NAIM KOSAYYER : LA TERRIFIANTE SITUATION DES HOPITAUX D’ALEP


  • (Entretien avec FB)
    A Alep, nous étions accompagnés d’une équipe de tournage car nous voulions filmer le travail des médecins bénévoles. Sur place, on nous a informés qu’il était nécessaire d’avoir une autorisation… et qu’il serait très probablement très difficile de l’obtenir. Pourquoi ? Parce que, nous a-t-on expliqué, dès lors qu’ils apparaissent dans les médias, les hôpitaux et les lieux de soins sont systématiquement bombardés.
    L’hôpital « Dar Al-Chifa’ » est là pour en témoigner. Ou plutôt… il n’est plus là. Il a été la cible du régime une bonne dizaine de fois. Les bombardements n’étant pas d’une précision chirurgicale, un des immeubles mitoyens a cédé le premier et il n’en reste plus rien non plus. Le quartier qui se trouve juste derrière l’hôpital Al-Zarzour a été complétement anéanti par un missile SCUD. Les médecins assurent que c’est l’hôpital qui était visé : ils racontent avoir entendu le SCUD passer au-dessus de leurs têtes. Pour le corps médical, il n’y a pas deux interprétations possibles : la « mafia » Assad, c’est un des noms donnés au régime, ne veut pas que des images de blessés civils apparaissent dans les médias, pour que ces derniers se focalisent sur des sujets plus politiques qu’humanitaires. Moins spectaculaire, il y a également les enlèvements de médecins aux portes mêmes de ces hôpitaux, preuve si l’en est que c’est bien le corps médical qui est visé.En dépit de tout cela, les médecins ont pris le risque, dans le passé, de laisser les grands médias les filmer, avec l’espoir que les images d’horreur absolue encourageraient le monde, désormais au fait du drame humanitaire, à envoyer une aide à la mesure des besoins. Hélas, cette aide est restée à ce jour très loin d’être suffisante. Comme pour ne pas donner l’impression qu’ils sont ingrats, les médecins ajoutent qu’ils remercient vivement ceux qui répondent à l’appel, mais ils déplorent dans le même temps qu’ils soient si peu nombreux. Finalement, les aides qui arrivent ne justifient donc absolument pas le risque de se faire bombarder, et de perdre ainsi du matériel durement acquis, sans parler des médecins eux- mêmes. D’où cette interdiction de plus en plus fréquente de filmer.

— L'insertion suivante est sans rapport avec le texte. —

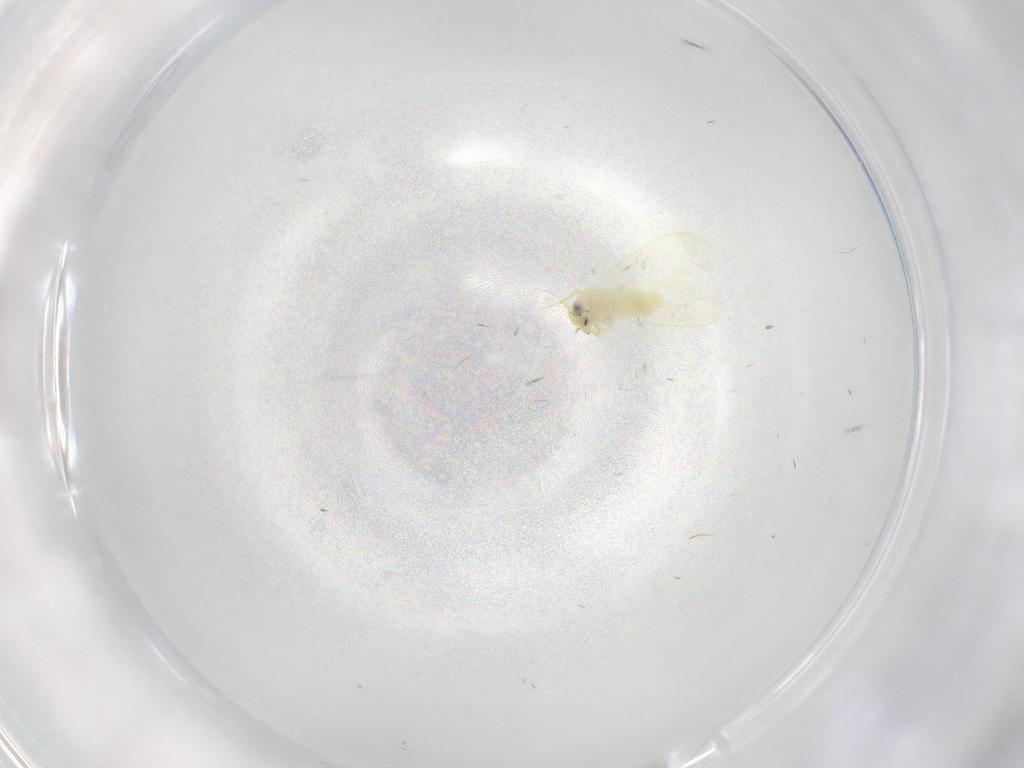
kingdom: Animalia
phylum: Arthropoda
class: Insecta
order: Hemiptera
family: Aleyrodidae
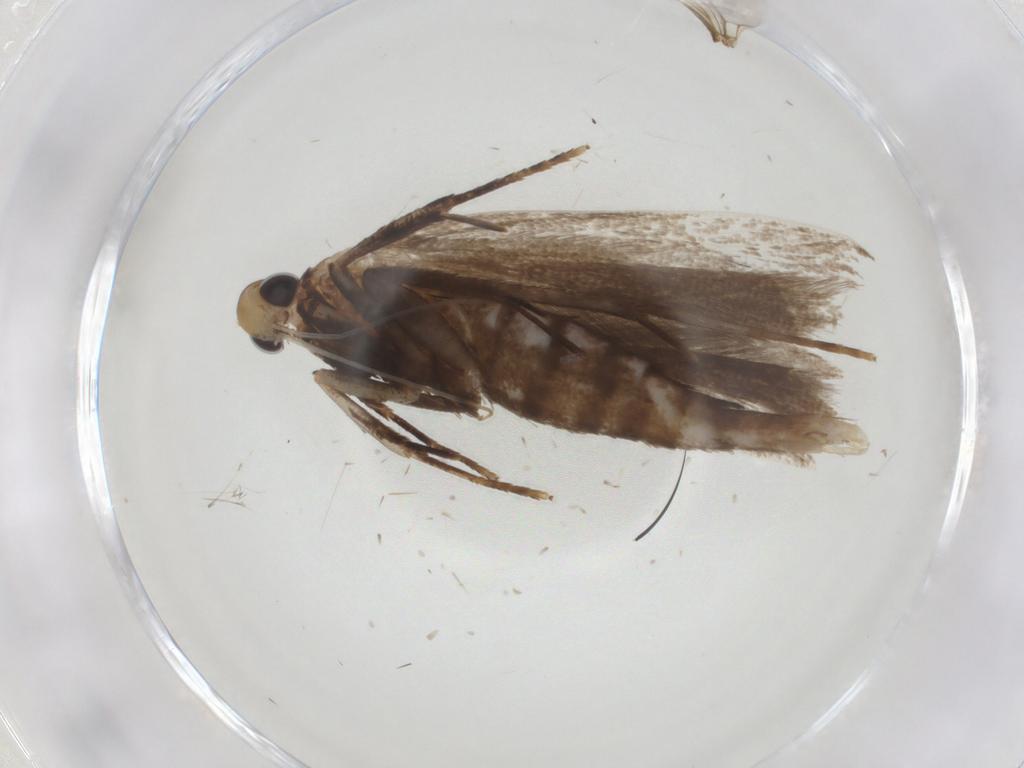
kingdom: Animalia
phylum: Arthropoda
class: Insecta
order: Lepidoptera
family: Gelechiidae
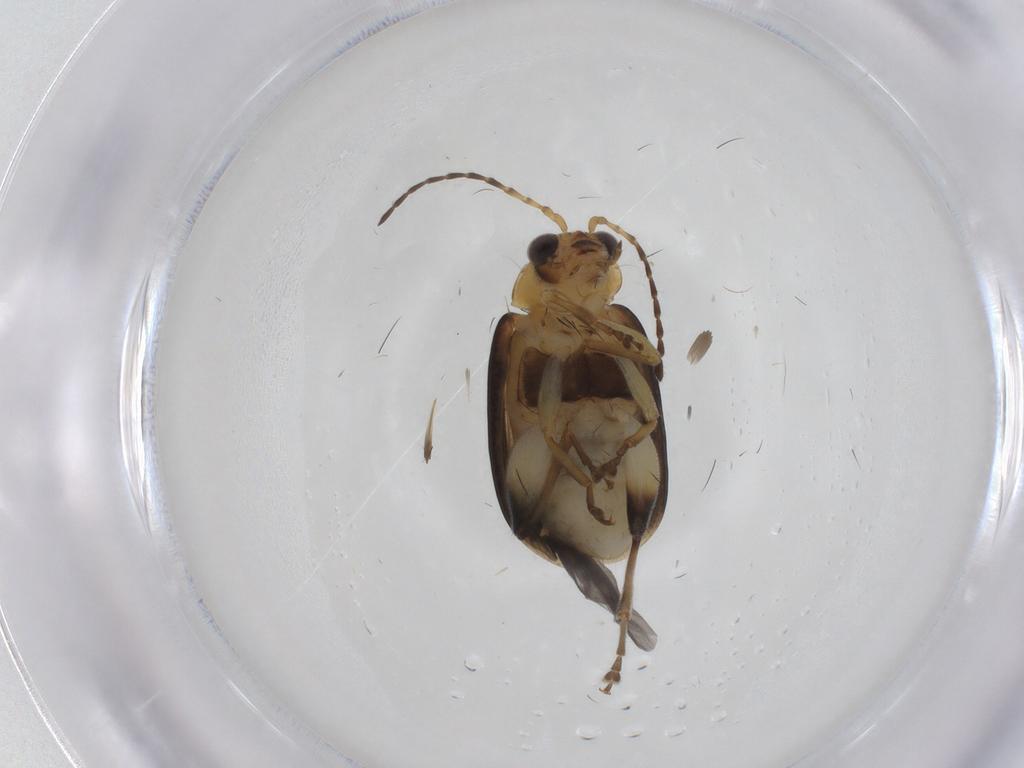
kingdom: Animalia
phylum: Arthropoda
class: Insecta
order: Coleoptera
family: Chrysomelidae
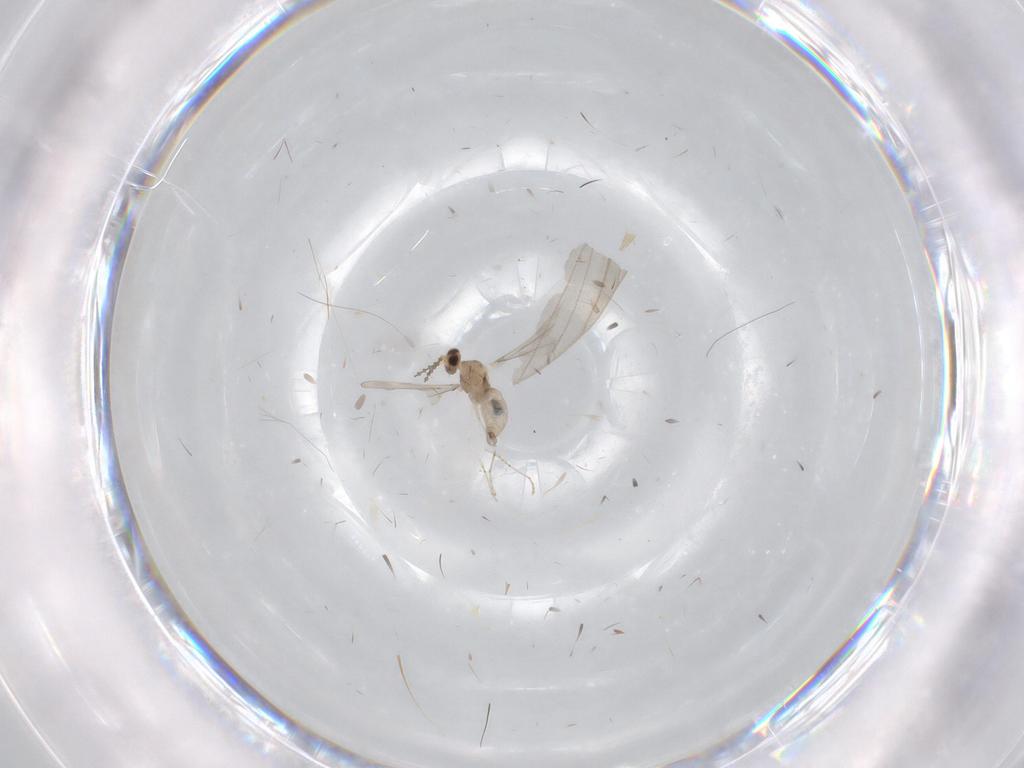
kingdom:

    Les médecins eux-mêmes se font de plus en plus rares. Quoi de plus surprenant, sachant qu’ils sont considérés – et traités- par le régime comme des ennemis, c’est-à-dire comme “des terroristes”, selon cette logique que l’on croyait n’être que celle des groupes radicaux qui veut que l’aide apportée à un blessé ennemi fasse de vous un ennemi semblable.

    Certains Alépins en veulent particulièrement aux médecins de leur ville. Ils se demandent où sont passés les 7000 médecins ou presque qui sont enregistrés, alors que la population a besoin plus que jamais de leurs compétences. Certaines spécialités sont tout simplement absentes. Certains médecins non formés à la chirurgie générale sont contraints de s’essayer aux actes chirurgicaux. Un jeune infirmier anesthésiste a même pratiqué seul une … césarienne. Le tout dans des conditions bien sûr déplorables. Un patient lache, avec un sourire désabusé : “Nos médecins ne sont pas (de vrais) médecins et nos militaires (de l’ASL) ne sont pas (de vrais) militaires. Et pourtant, tous comptes faits, on se débrouille pas si mal…!”

    Si l’on ne meurt pas sur le coup d’une déflagration, c’est le manque de prise en charge ou le manque de moyens qui se révèle souvent fatal. En entrant dans l’un des hôpitaux, on est assailli par les cris de douleurs d’hommes, de femmes et d’enfants, parfois étendus à même le sol, qui attendent d’être pris en charge. Certains pourtant n’auront pas le droit au statut de patient. Leur corps inerte sera déposé devant l’hôpital, pour que les familles viennent le chercher et l’enterrer.

    L’immense majorité des blessés sont des civils. C’est déjà, en soi, inadmissible. Mais ce qui choque profondément les médecins et les infirmiers, ce sont ces enfants qui arrivent avec une balle de sniper logée quelque part dans le corps, trop souvent à la tête ou à la poitrine. Le responsable d’un des hôpitaux nous montre les photos de dizaines et de dizaines d’enfants morts d’une balle de sniper. L’un d’eux a été tué alors que son père et sa mère lui tenaient tous deux la main.C’est bien l’enfant que le sniper visait. Devant de telles horreurs, certains veulent croire que les auteurs ne sont pas des miliciens alaouites proches du régime mais des extrémistes chiites importés d’Iran.